TASK STATEMENT ▸
Transcribe the whole listing below. Pictures do not go in the copy.
___ SUPPLIED INFORMATION
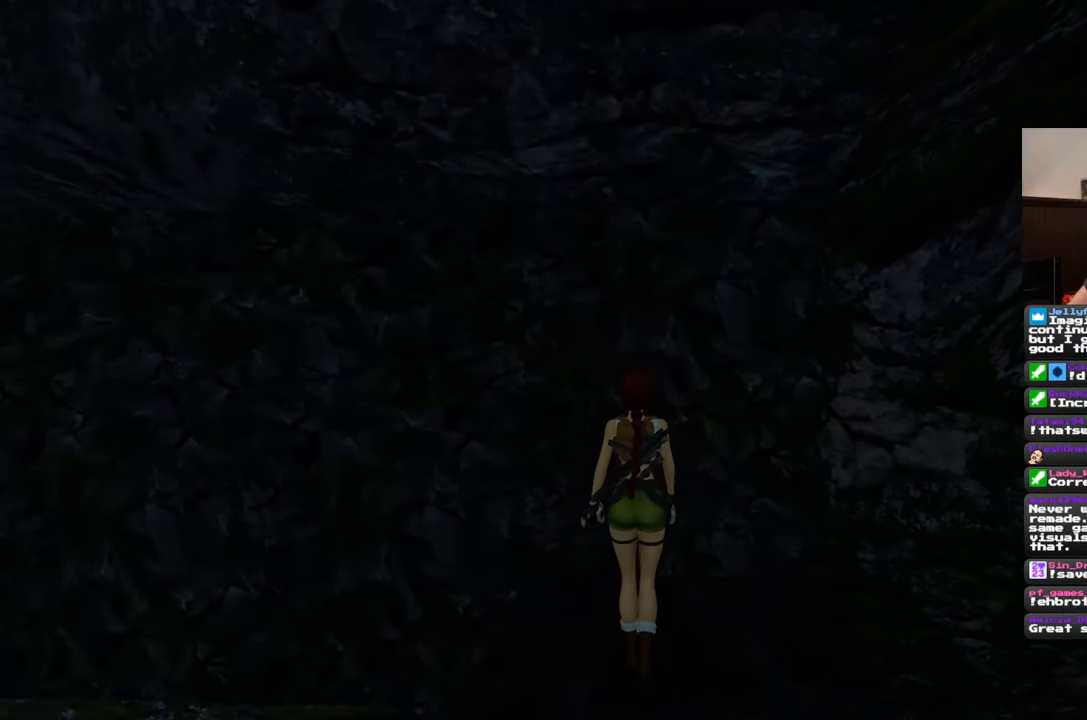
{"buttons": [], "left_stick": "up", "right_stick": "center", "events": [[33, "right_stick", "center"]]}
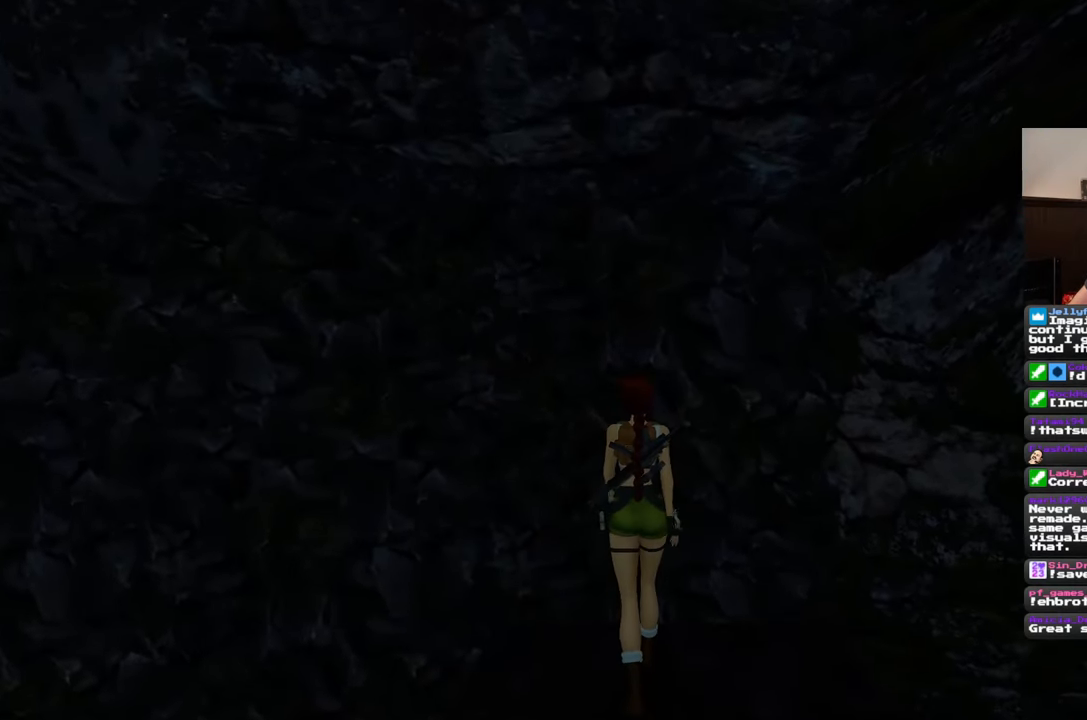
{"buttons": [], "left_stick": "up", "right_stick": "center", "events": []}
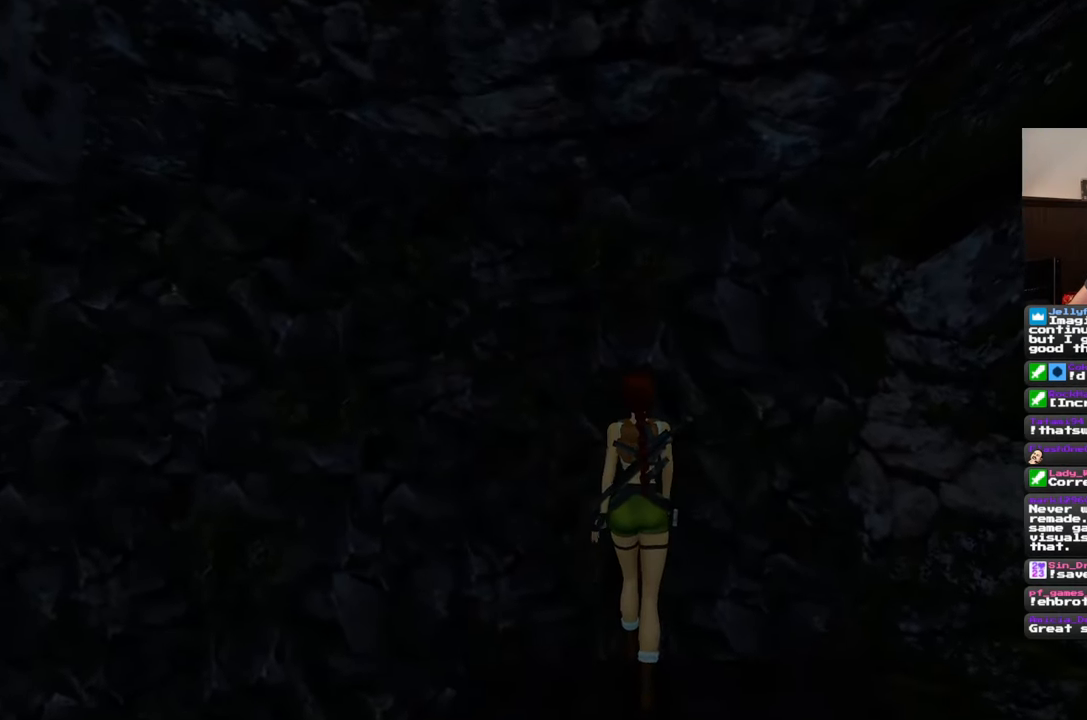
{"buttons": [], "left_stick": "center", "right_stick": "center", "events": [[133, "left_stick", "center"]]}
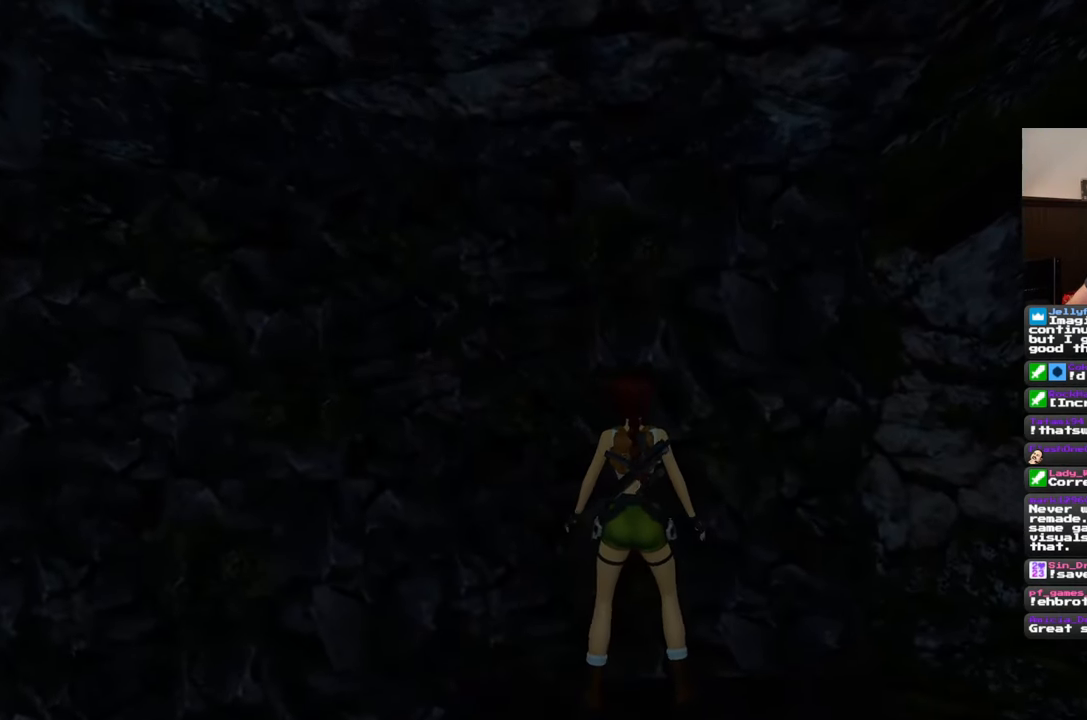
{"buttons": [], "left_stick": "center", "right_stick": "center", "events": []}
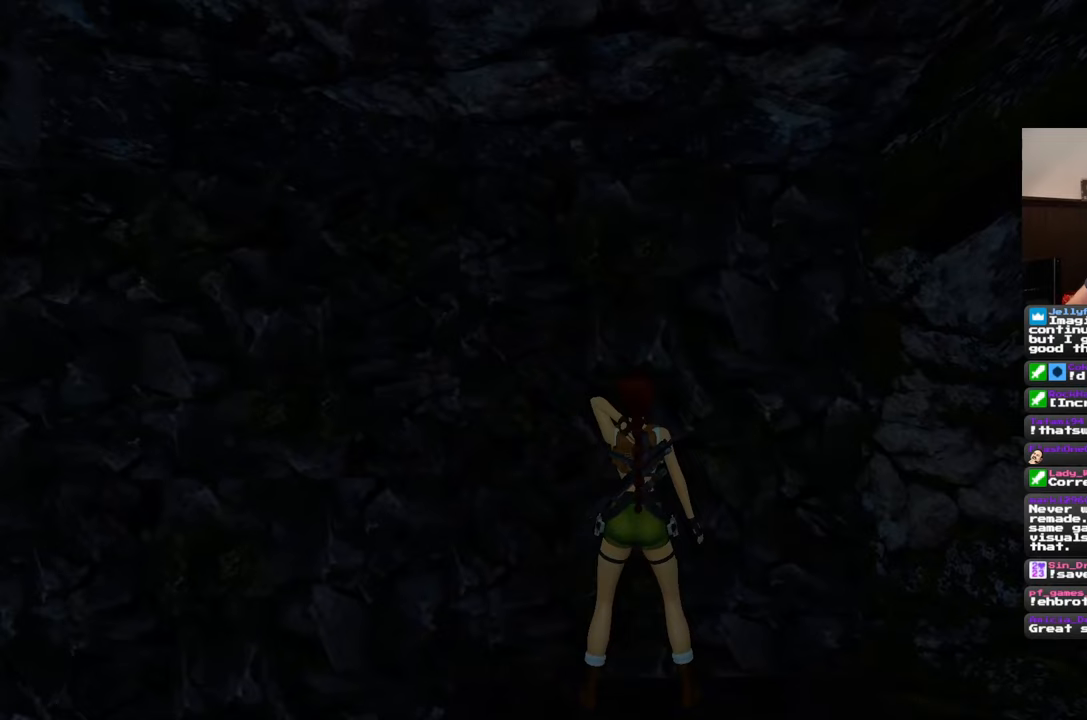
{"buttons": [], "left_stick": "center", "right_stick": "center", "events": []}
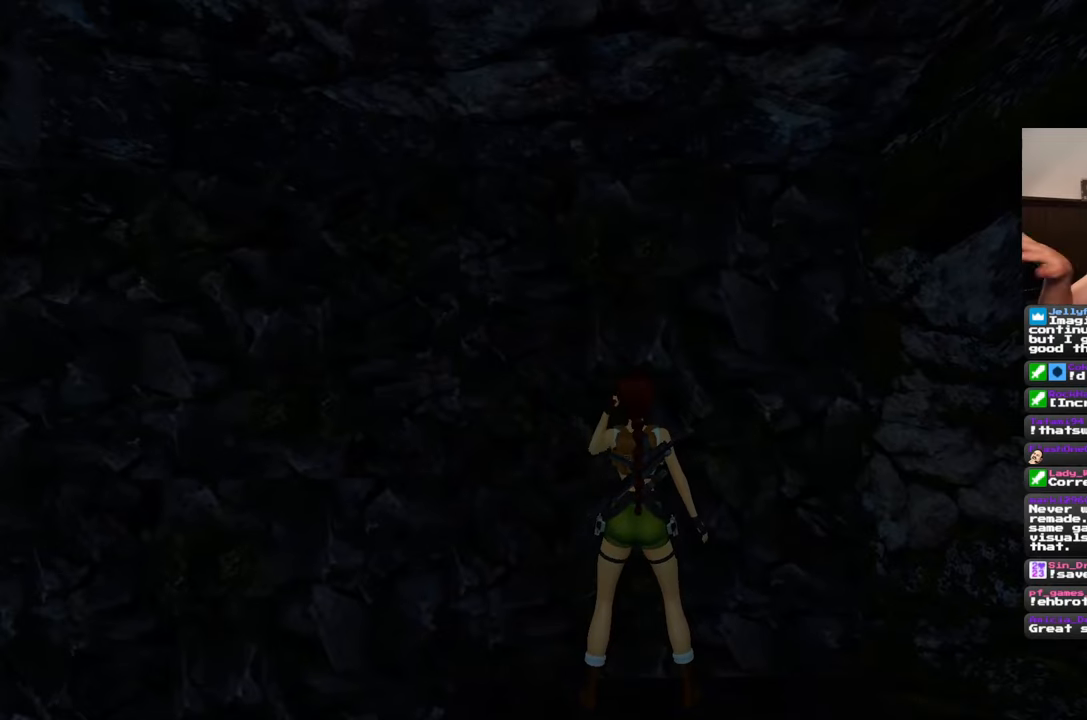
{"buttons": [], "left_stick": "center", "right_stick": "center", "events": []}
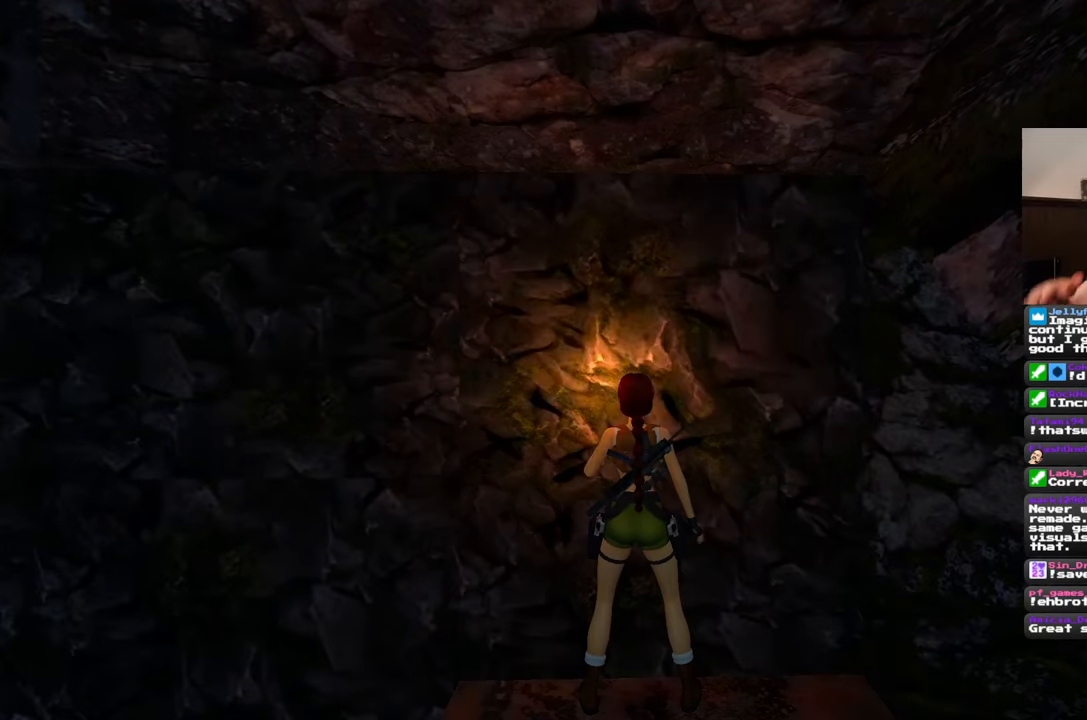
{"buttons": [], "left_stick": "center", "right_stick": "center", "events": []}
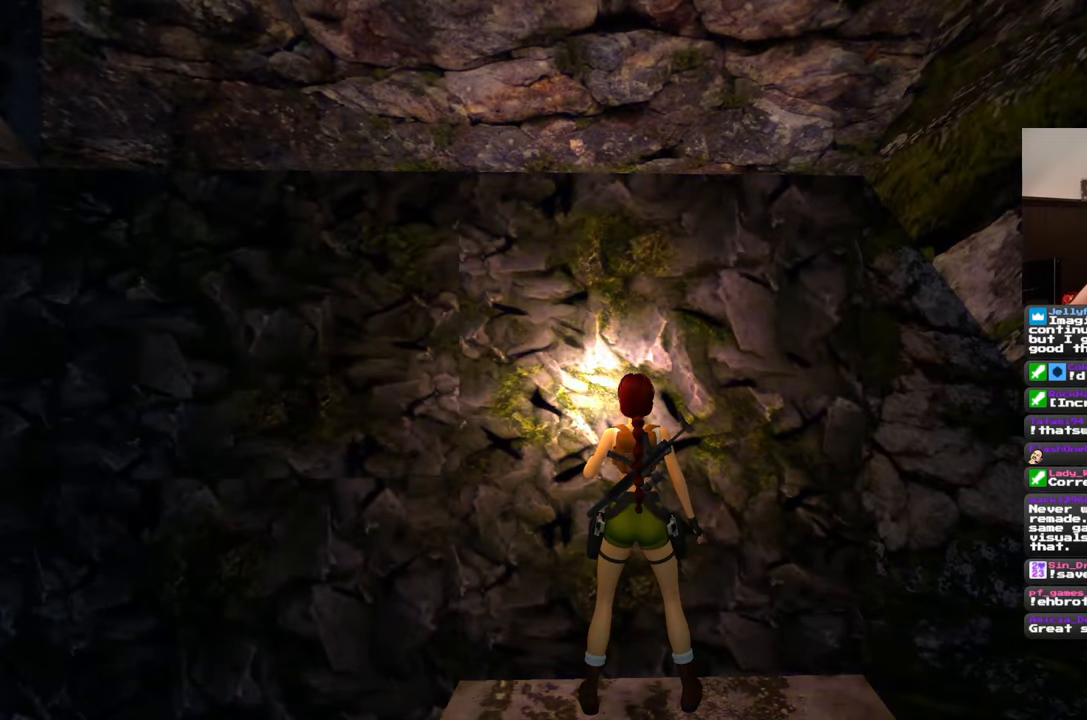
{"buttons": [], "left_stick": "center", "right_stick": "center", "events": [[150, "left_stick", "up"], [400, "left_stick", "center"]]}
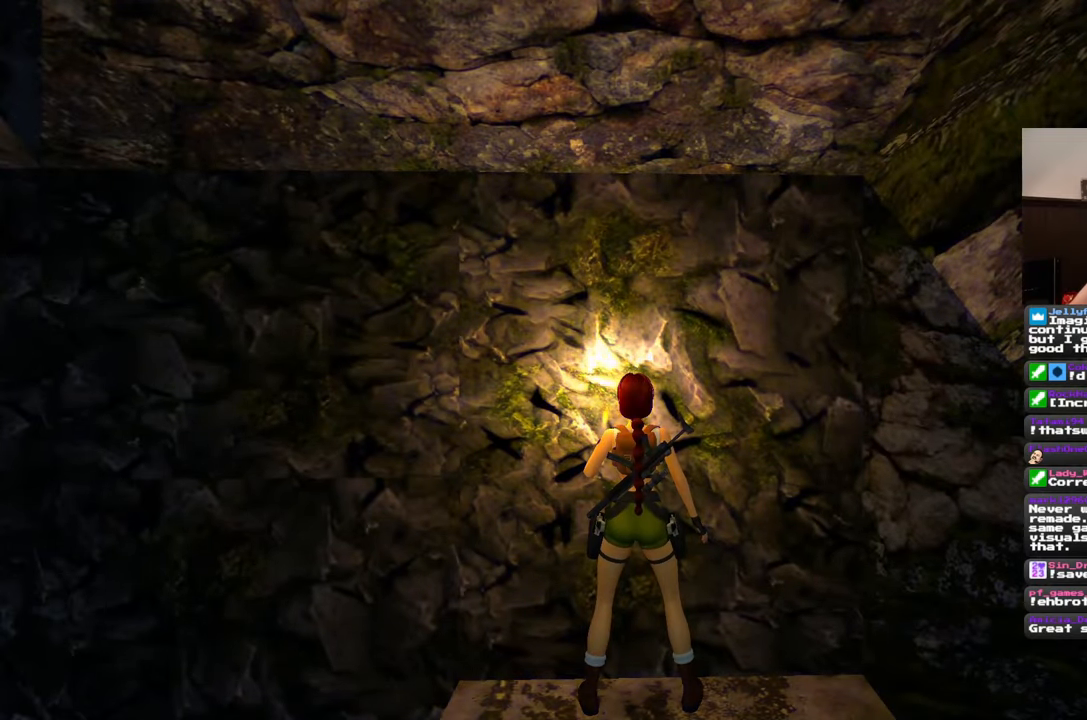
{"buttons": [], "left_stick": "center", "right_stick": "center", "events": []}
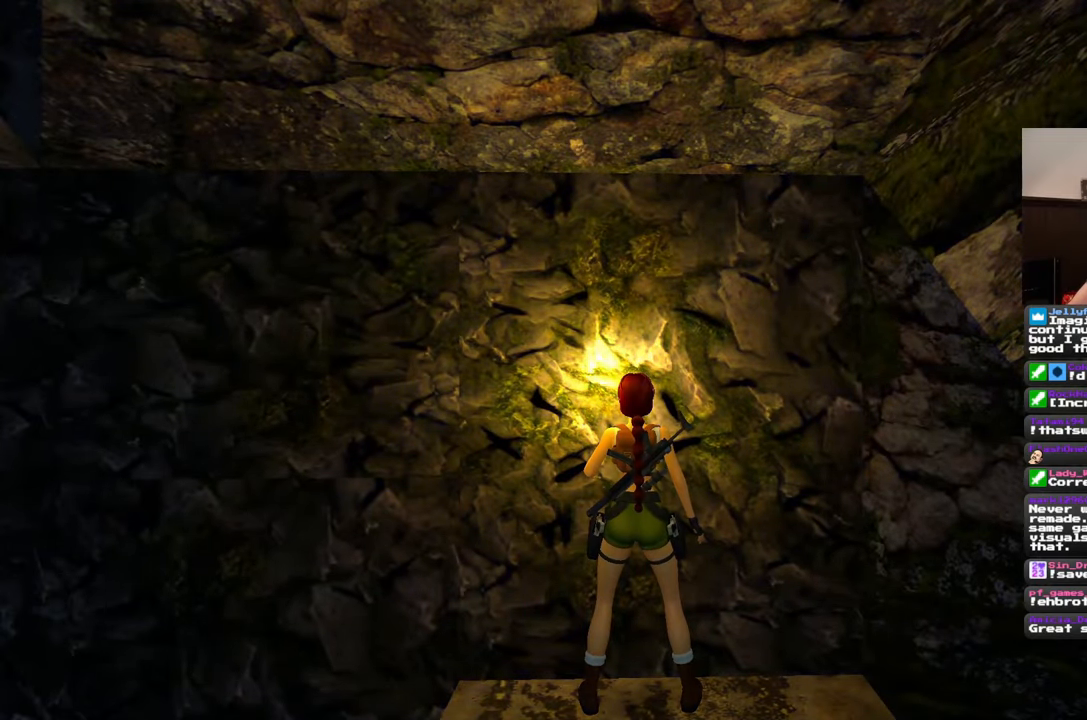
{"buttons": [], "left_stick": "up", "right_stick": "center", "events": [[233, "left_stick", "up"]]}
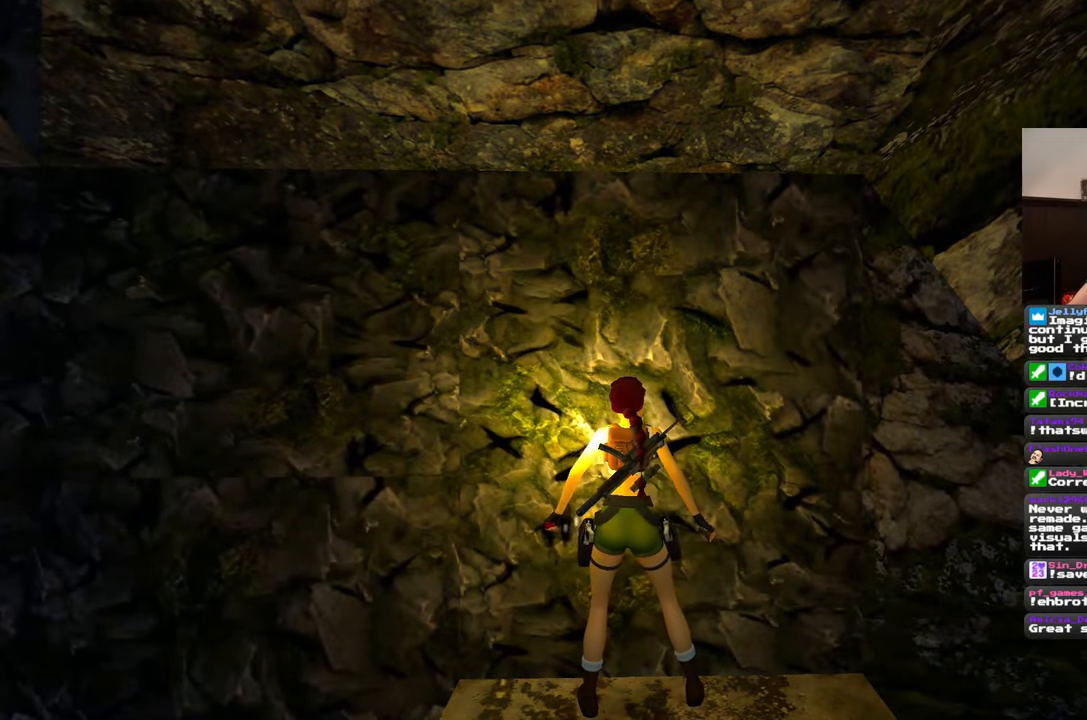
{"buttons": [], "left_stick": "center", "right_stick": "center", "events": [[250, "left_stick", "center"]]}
______
WRITTEN REPLY ▸
{"buttons": [], "left_stick": "up", "right_stick": "center", "events": [[33, "right_stick", "center"]]}
{"buttons": [], "left_stick": "up", "right_stick": "center", "events": []}
{"buttons": [], "left_stick": "center", "right_stick": "center", "events": [[133, "left_stick", "center"]]}
{"buttons": [], "left_stick": "center", "right_stick": "center", "events": []}
{"buttons": [], "left_stick": "center", "right_stick": "center", "events": []}
{"buttons": [], "left_stick": "center", "right_stick": "center", "events": []}
{"buttons": [], "left_stick": "center", "right_stick": "center", "events": []}
{"buttons": [], "left_stick": "center", "right_stick": "center", "events": [[150, "left_stick", "up"], [400, "left_stick", "center"]]}
{"buttons": [], "left_stick": "center", "right_stick": "center", "events": []}
{"buttons": [], "left_stick": "up", "right_stick": "center", "events": [[233, "left_stick", "up"]]}
{"buttons": [], "left_stick": "center", "right_stick": "center", "events": [[250, "left_stick", "center"]]}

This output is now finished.